Interior Ministry official says the temporary reprieve is an annual tradition during Muslim fasting month.
Pakistan has imposed a one-month moratorium on executions during Ramzan, officials said Sunday, giving a temporary reprieve to a death row prisoner whose lawyers say he was a juvenile at the time of the crime.
Shafqat Hussain was sentenced to hang for killing a seven-year-old boy in 2004, when his lawyers and family say he was under 18 and therefore not eligible for execution. But last Wednesday the Supreme Court rejected an application by Hussain’s lawyers to set up a judicial commission to determine his age.
On the same day, despite international condemnation, authorities hanged for murder another man who was said to have been a minor at the time of the crime and who was allegedly tortured into confessing. “It is a tradition that nobody is executed in the fasting month of Ramzan and the authorities have ordered that this tradition continues this year too,” said Nusrat Mangan, Inspector General of Prisons in the southern province of Sindh where Hussain has been held. “We have to seek death warrants two weeks prior to hang any convict, so his hanging will take place after at least one month,” said Mangan.
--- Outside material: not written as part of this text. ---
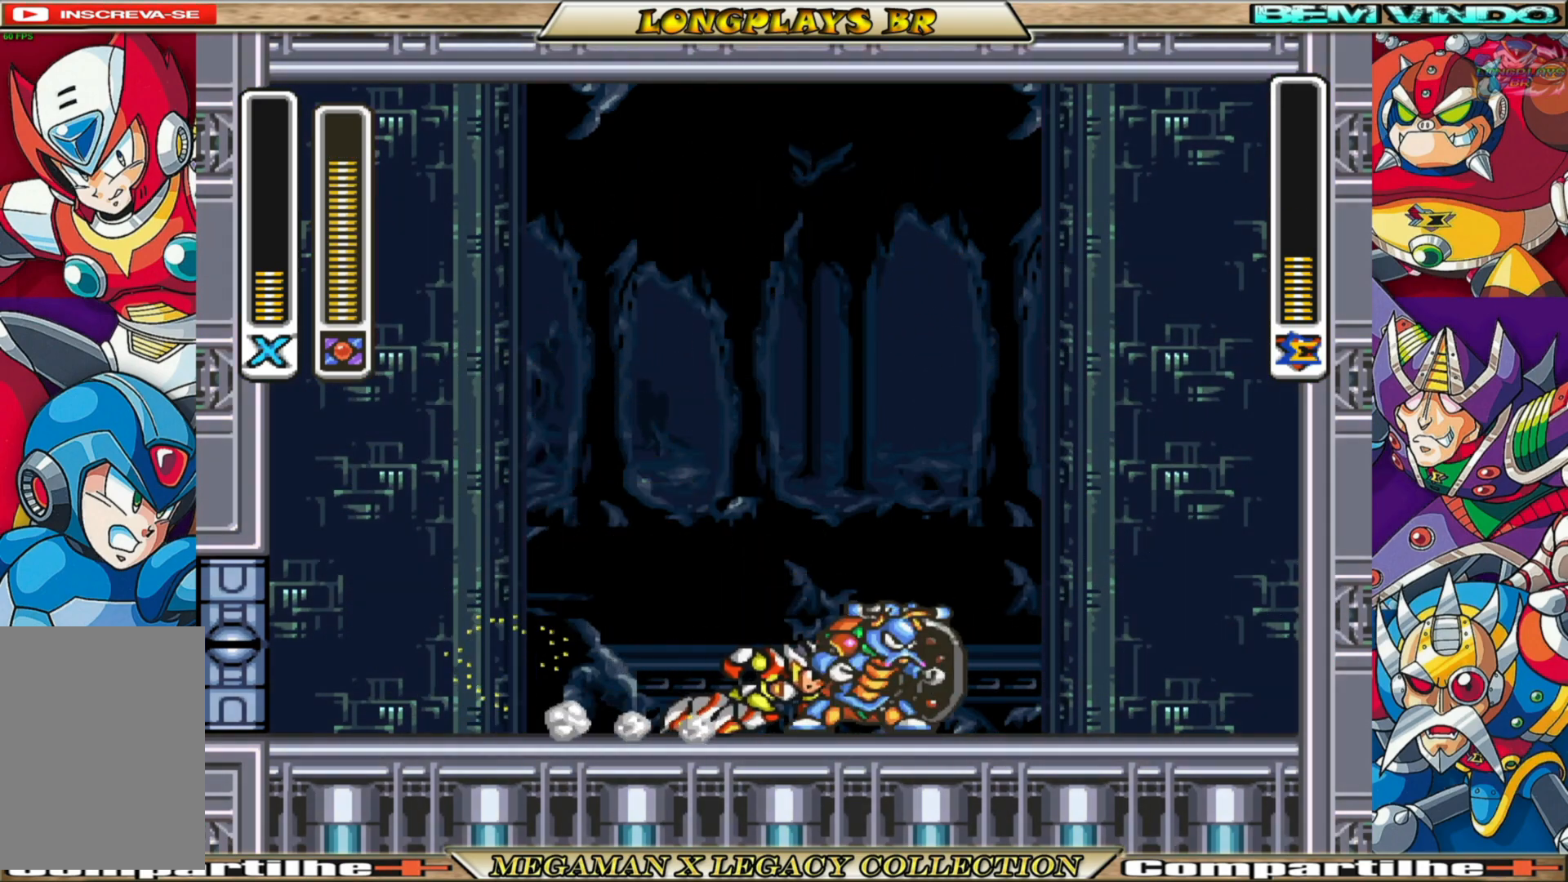
{"buttons": [], "left_stick": "center", "right_stick": "center", "events": [[33, "DPAD_RIGHT", "up"]]}
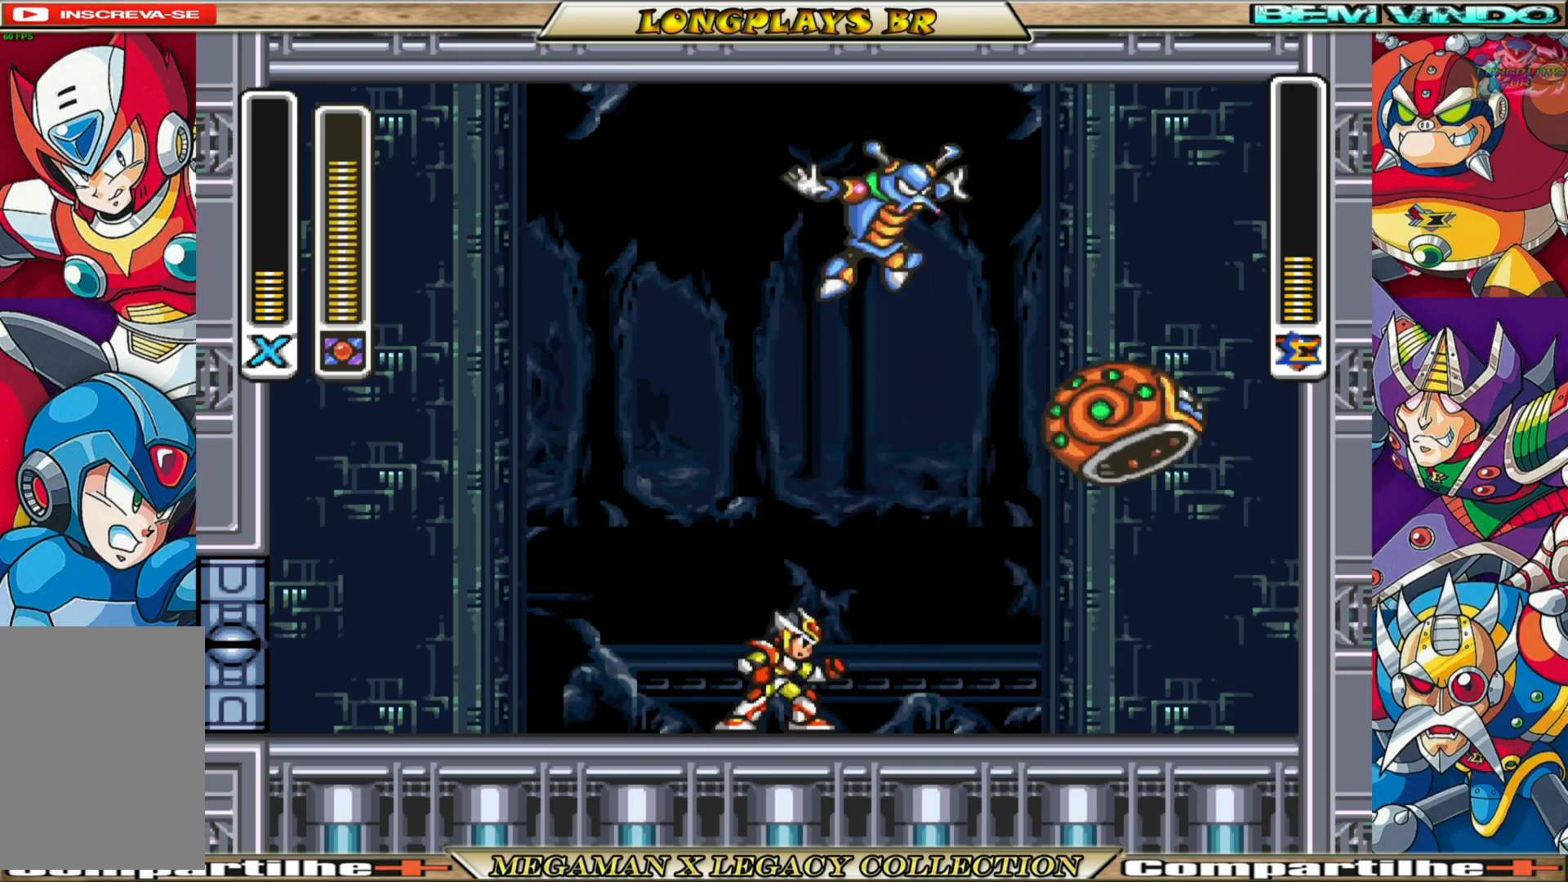
{"buttons": ["X"], "left_stick": "center", "right_stick": "center", "events": [[200, "DPAD_LEFT", "down"], [383, "DPAD_LEFT", "up"], [417, "DPAD_RIGHT", "down"], [483, "X", "down"], [500, "DPAD_RIGHT", "up"]]}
An official in the federal Interior Ministry confirmed that a notification had been issued to halt executions during Ramzan, which starts this week in Pakistan.
But Nazeer Farooq, Inspector General of Prisons in Punjab, said his department had not received such a notification yet. “We have to execute around two dozen convicts before Ramzan in any case,” he said.
The independent Human Rights Commission of Pakistan says the country has hanged over 150 convicts since restarting executions in December following a Taliban school massacre—more than Saudi Arabia over the same period.
A moratorium on the death penalty had been in force since 2008, and its end angered rights activists and alarmed some foreign countries. Amnesty International estimates that Pakistan has more than 8,000 prisoners on death row, many of whom have exhausted all avenues of appeal.
Critics say the country’s criminal justice system is marred by police torture and poor legal representation, meaning many of those now facing the gallows have not had a fair trial.